The endpoint /healthz alternates its response every 60 seconds between HTTP 200 and HTTP 500 status codes. Probing this endpoint will simulate a heavy load on the server, resulting in its unavailability for 60 seconds after being available for 60 seconds.

8) Apply the Kubernetes configuration with the erroneous liveness:

kubectl apply -f readiness-liveness-failing.yaml

9) Check how the pod is going:

kubectl get pods -A

10) You should see many restarts:

Restarts due to failing liveness probe

11) To track what is happening under /healthz:

kubectl port-forward [name of your pod] 8080

/healthz shows the current HTTP status, /started shows the current second counter. Once the counter reaches 60, it will reset back to zero.

watch -n 2 curl -v 127.0.0.1:8080/healthz 
watch -n 2 curl -v 127.0.0.1:8080/started

Solving the issue

1) Delete the current Kubernetes configuration:

kubectl delete -f readiness-liveness-failing.yaml

2) Apply the configuration which fixes the issue:

kubectl apply -f readiness-liveness-solution.yaml

This configuration only inverts the periodSeconds and failureThreshold between readiness and liveness. After being unavailable for 30 seconds, the pod is marked as not ready and no longer receives traffic. Only after 30*10 seconds (5 minutes) would the liveness probe fail and restart the container.

This configuration also sets the replicaset to two so that the remaining pod can serve the request if one pod is unavailable due to a failing readiness problem.

3) You should not see any restarts.
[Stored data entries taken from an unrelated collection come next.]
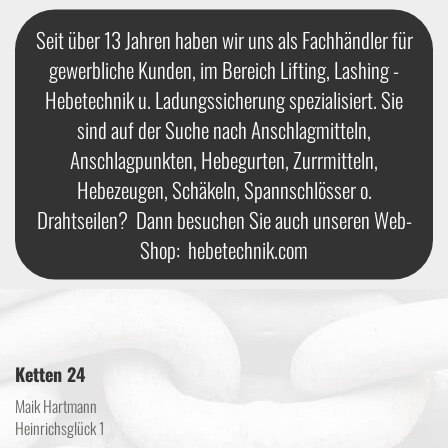
Seit über 13 Jahren haben wir uns als Fachhändler für
gewerbliche Kunden, im Bereich Lifting, Lashing -
Hebetechnik u. Ladungssicherung spezialisiert. Sie
sind auf der Suche nach Anschlagmitteln,
Anschlagpunkten, Hebegurten, Zurrmitteln,
Hebezeugen, Schäkeln, Spannschlösser o.
Drahtseilen? Dann besuchen Sie auch unseren Web-
Shop:
hebetechnik.com
Ketten 24
Maik Hartmann
Heinrichsglück 1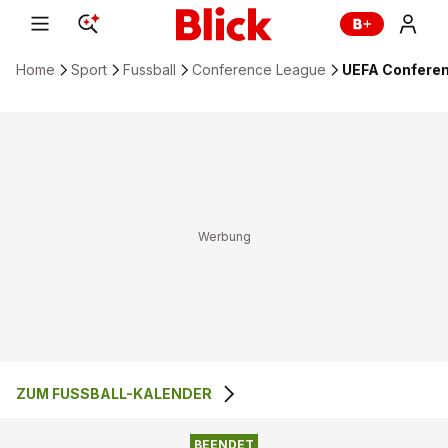
Home
Sport
Fussball
Conference League
UEFA Conferenc
ZUM FUSSBALL-KALENDER
3
:
1
SK BRANN
FC ST. MIRREN
BEENDET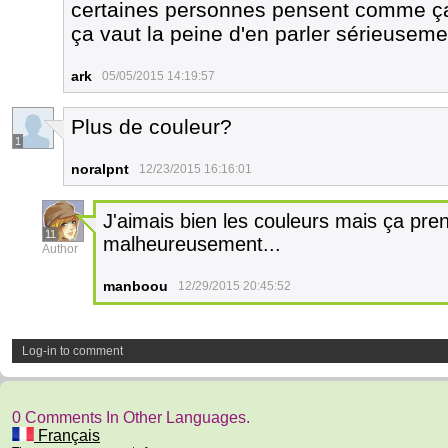
certaines personnes pensent comme ça e
ça vaut la peine d'en parler sérieuseme
ark
05/05/2015 14:19:57
Plus de couleur?
1
noralpnt
12/23/2015 16:16:01
J'aimais bien les couleurs mais ça pre
11
malheureusement...
Author
manboou
12/29/2015 20:45:52
Log-in to comment
0 Comments In Other Languages.
Français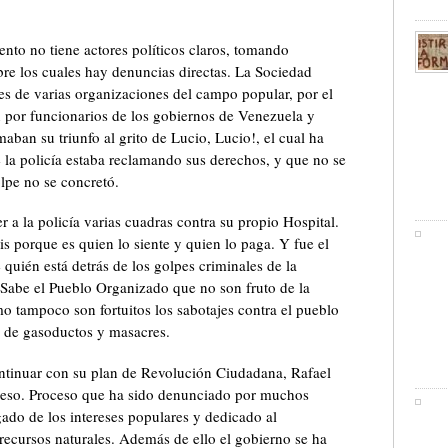
nto no tiene actores políticos claros, tomando
bre los cuales hay denuncias directas. La Sociedad
tes de varias organizaciones del campo popular, por el
n por funcionarios de los gobiernos de Venezuela y
ban su triunfo al grito de Lucio, Lucio!, el cual ha
 la policía estaba reclamando sus derechos, y que no se
olpe no se concretó.
r a la policía varias cuadras contra su propio Hospital.
is porque es quien lo siente y quien lo paga. Y fue el
quién está detrás de los golpes criminales de la
Sabe el Pueblo Organizado que no son fruto de la
o tampoco son fortuitos los sabotajes contra el pueblo
 de gasoductos y masacres.
ontinuar con su plan de Revolución Ciudadana, Rafael
oceso. Proceso que ha sido denunciado por muchos
igado de los intereses populares y dedicado al
recursos naturales. Además de ello el gobierno se ha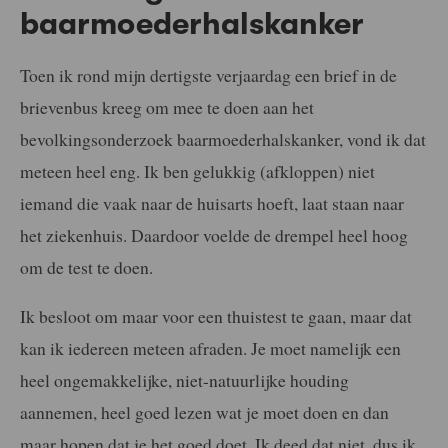
baarmoederhalskanker
Toen ik rond mijn dertigste verjaardag een brief in de
brievenbus kreeg om mee te doen aan het
bevolkingsonderzoek baarmoederhalskanker, vond ik dat
meteen heel eng. Ik ben gelukkig (afkloppen) niet
iemand die vaak naar de huisarts hoeft, laat staan naar
het ziekenhuis. Daardoor voelde de drempel heel hoog
om de test te doen.
Ik besloot om maar voor een thuistest te gaan, maar dat
kan ik iedereen meteen afraden. Je moet namelijk een
heel ongemakkelijke, niet-natuurlijke houding
aannemen, heel goed lezen wat je moet doen en dan
maar hopen dat je het goed doet. Ik deed dat niet, dus ik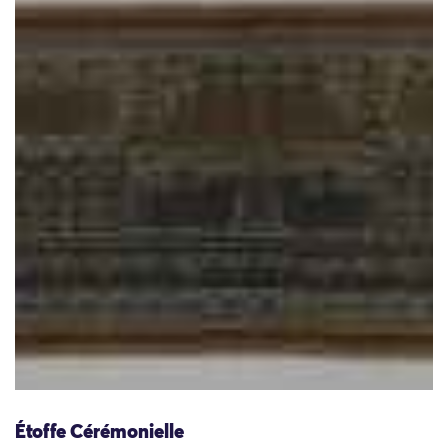
Étoffe Cérémonielle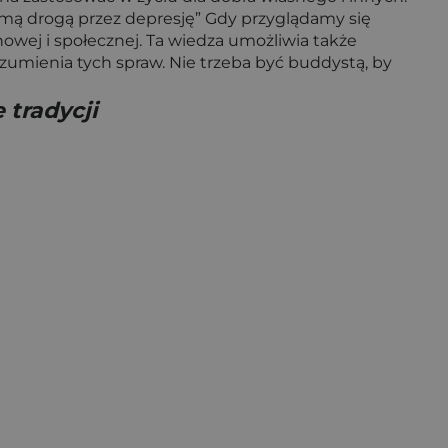
iadomą drogą przez depresję” Gdy przyglądamy się
wej i społecznej. Ta wiedza umożliwia także
umienia tych spraw. Nie trzeba być buddystą, by
 tradycji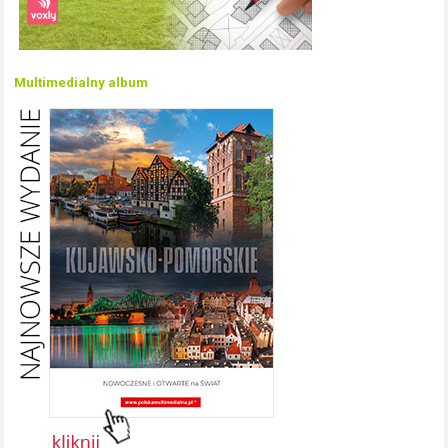
Multimedialny album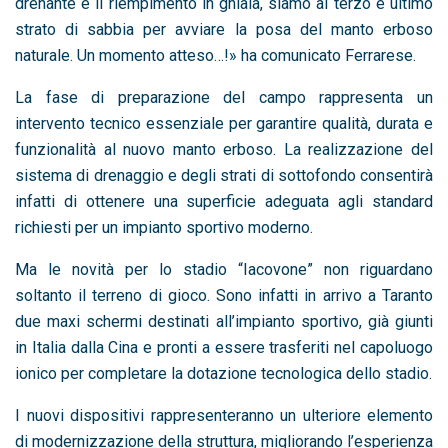
drenante e il riempimento in ghiaia, siamo al terzo e ultimo
strato di sabbia per avviare la posa del manto erboso
naturale. Un momento atteso…!» ha comunicato Ferrarese.
La fase di preparazione del campo rappresenta un
intervento tecnico essenziale per garantire qualità, durata e
funzionalità al nuovo manto erboso. La realizzazione del
sistema di drenaggio e degli strati di sottofondo consentirà
infatti di ottenere una superficie adeguata agli standard
richiesti per un impianto sportivo moderno.
Ma le novità per lo stadio “Iacovone” non riguardano
soltanto il terreno di gioco. Sono infatti in arrivo a Taranto
due maxi schermi destinati all’impianto sportivo, già giunti
in Italia dalla Cina e pronti a essere trasferiti nel capoluogo
ionico per completare la dotazione tecnologica dello stadio.
I nuovi dispositivi rappresenteranno un ulteriore elemento
di modernizzazione della struttura, migliorando l’esperienza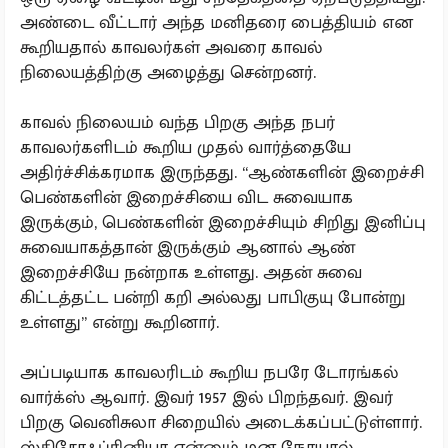
அண்டை வீட்டார் அந்த மனிதரை பைத்தியம் என
கூறியதால் காவலர்கள் அவரை காவல்
நிலையத்திற்கு அழைத்து சென்றனர்.
காவல் நிலையம் வந்த பிறகு அந்த நபர்
காவலர்களிடம் கூறிய முதல் வார்த்தையே
அதிர்ச்சிக்கரமாக இருந்தது. “ஆண்களின் இறைச்சி
பெண்களின் இறைச்சியை விட சுவையாக
இருக்கும், பெண்களின் இறைச்சியும் சிறிது இனிப்பு
சுவையாகத்தான் இருக்கும் ஆனால் ஆண்
இறைச்சியே நன்றாக உள்ளது. அதன் சுவை
கிட்டத்தட்ட பன்றி கறி அல்லது பாபிகுயு போன்று
உள்ளது” என்று கூறினார்.
அப்படியாக காவலரிடம் கூறிய நபரே டோரங்கல்
வார்க்ஸ் ஆவார். இவர் 1957 இல் பிறந்தவர். இவர்
பிறகு வெனிசுலா சிறையில் அடைக்கப்பட்டுள்ளார்.
ஸ்கிசோஃப்ரினியா என்னும் மன நோயால்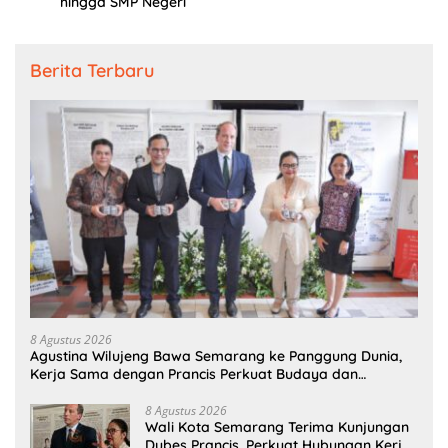
hingga SMP Negeri
Berita Terbaru
8 Agustus 2026
Agustina Wilujeng Bawa Semarang ke Panggung Dunia,
Kerja Sama dengan Prancis Perkuat Budaya dan
Pariwisata
8 Agustus 2026
Wali Kota Semarang Terima Kunjungan
Dubes Prancis, Perkuat Hubungan Kerja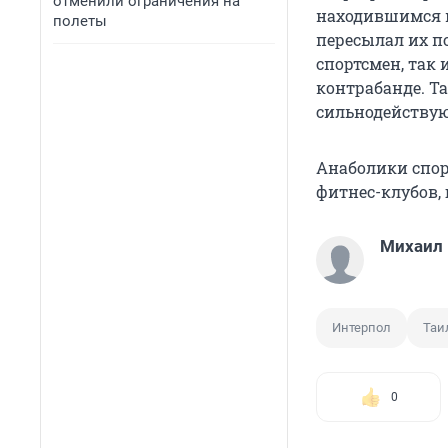
отменили ограничения на
находившимся в
полеты
пересылал их п
спортсмен, так 
контрабанде. Т
сильнодействую
Анаболики спор
фитнес-клубов, 
Михаил
Интерпол
Таи
0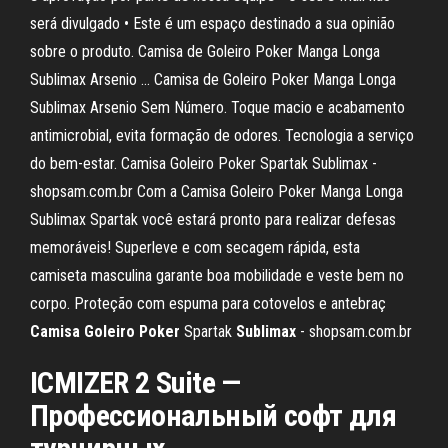
será divulgado • Este é um espaço destinado a sua opinião
sobre o produto. Camisa de Goleiro Poker Manga Longa
Sublimax Arsenio ... Camisa de Goleiro Poker Manga Longa
Sublimax Arsenio Sem Número. Toque macio e acabamento
antimicrobial, evita formação de odores. Tecnologia a serviço
do bem-estar. Camisa Goleiro Poker Spartak Sublimax -
shopsam.com.br Com a Camisa Goleiro Poker Manga Longa
Sublimax Spartak você estará pronto para realizar defesas
memoráveis! Superleve e com secagem rápida, esta
camiseta masculina garante boa mobilidade e veste bem no
corpo. Proteção com espuma para cotovelos e antebraç
Camisa
Goleiro
Poker
Spartak
Sublimax
- shopsam.com.br
ICMIZER 2 Suite —
Профессиональный софт для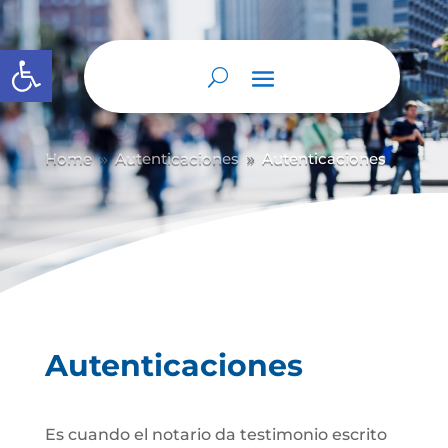
Abrir barra de herramientas
Home
Autenticaciones
Autenticaciones
9
9
Autenticaciones
Es cuando el notario da testimonio escrito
One of the pods becomes temporarily not ready:

No restarts since the pod is being removed first from the Service load balancer due to a failing readiness probe
No restarts since the pod is being removed first from the Service load balancer due to a failing readiness probe

Then, after /healthz starts responding HTTP 200, the pod turns ready again on the next successful readiness probe.

Pod back to a ready state

--

--